● Work required:
Out of the material that follows, write out exactly the lines from the line with "left elbow: (453, 500)" to the line with "left eye: (435, 176)", both ends included, and no others.
--- Input for this task Enclosed Below ---
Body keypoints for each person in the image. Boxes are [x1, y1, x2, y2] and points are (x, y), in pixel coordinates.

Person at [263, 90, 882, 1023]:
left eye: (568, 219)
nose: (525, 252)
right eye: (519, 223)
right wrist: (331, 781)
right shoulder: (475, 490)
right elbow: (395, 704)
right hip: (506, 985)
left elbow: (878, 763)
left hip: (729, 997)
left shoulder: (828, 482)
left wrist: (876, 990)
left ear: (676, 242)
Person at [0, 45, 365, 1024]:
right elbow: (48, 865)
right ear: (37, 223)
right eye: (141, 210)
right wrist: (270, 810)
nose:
--- End of Enclosed Input for this task ---
--- Input for this task Enclosed Below ---
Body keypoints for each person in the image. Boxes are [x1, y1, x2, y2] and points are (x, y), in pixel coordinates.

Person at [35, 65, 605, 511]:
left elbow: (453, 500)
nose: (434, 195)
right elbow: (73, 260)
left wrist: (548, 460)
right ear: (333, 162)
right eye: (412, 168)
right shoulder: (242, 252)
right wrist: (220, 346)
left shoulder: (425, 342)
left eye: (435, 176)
--- End of Enclosed Input for this task ---
● Solution for this exercise:
left elbow: (453, 500)
nose: (434, 195)
right elbow: (73, 260)
left wrist: (548, 460)
right ear: (333, 162)
right eye: (412, 168)
right shoulder: (242, 252)
right wrist: (220, 346)
left shoulder: (425, 342)
left eye: (435, 176)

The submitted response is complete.